Il est toujours délicat de réaliser un comparatif de différentes technologies numériques du domaine de l’intelligence artificielle en évolution rapide. Si l’on tente l’exercice, au risque et péril de l’auteur de ces lignes, on pourrait dire que le jumeau numérique nécessite, pour son développement, une connaissance très fine du process, ce qui est moins le cas pour le développement d’un système expert et encore moins pour un réseau de neurones. Seul le jumeau numérique tient compte et utilise des lois multi-physiques. Par contre, le système expert semble plus performant pour encapsuler (et donner accès à posteriori) à la connaissance et l’expertise process. Enfin, les systèmes experts et les réseaux de neurones semblent plus limités pour tenir compte de la complexité géométrique d’une pièce ou d’un outillage.

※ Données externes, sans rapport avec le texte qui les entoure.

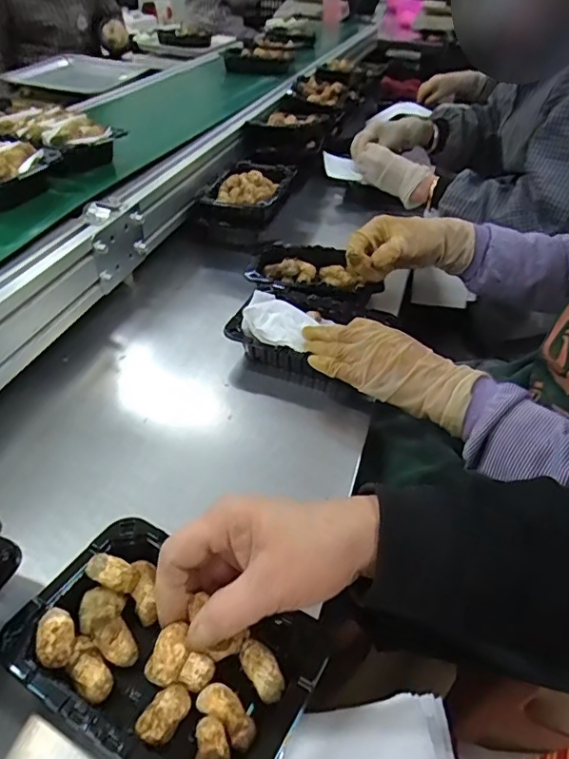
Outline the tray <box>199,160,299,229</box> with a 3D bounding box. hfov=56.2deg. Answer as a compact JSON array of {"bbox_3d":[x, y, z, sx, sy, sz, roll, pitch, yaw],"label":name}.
[{"bbox_3d":[-0.053,-0.309,0.884,0.125,0.056,0.196,8,39,3],"label":"tray"}]

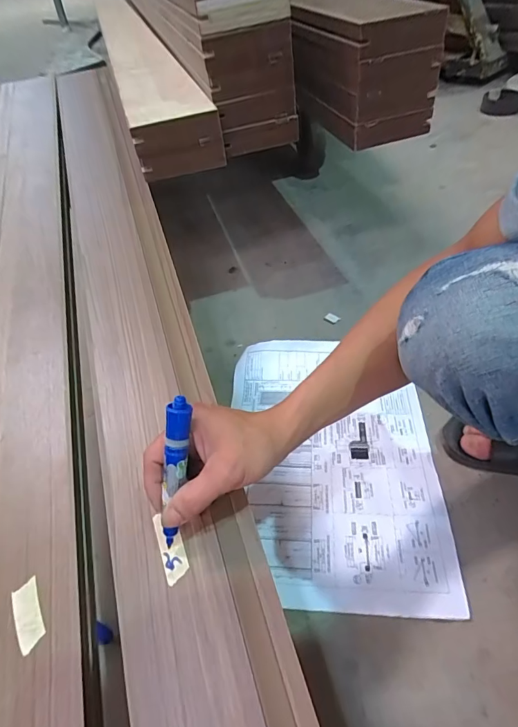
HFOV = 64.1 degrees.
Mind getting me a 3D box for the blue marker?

L’hybridation des technologies

Il est sans doute réaliste de prétendre, à termes, coupler tout ou partie des différentes technologies de l’intelligence artificielle (système expert, réseau de neurones, jumeaux numériques, …) pour tirer le meilleur de chacune d’elles en fonction du problème à résoudre.

Conclusions

Ces nouvelles technologies en très forte évolution offre un fort potentiel dans le secteur de la métallurgie aux différents stades du process (développement des outillages, mise au point de nouvelles nuances, aide au pilotage du process, ….). Leur développement nécessite des outils logiciels, des savoir-faire fonderie mais également des compétences de type « data-scientists » ainsi que des données fiables en quantité suffisante.

Cet article est issu d’une présentation orale faite par l’auteur aux journées Moules et Outils le 10 octobre 2019 à Albi (Ecole des Mines d’Albi Carmaux).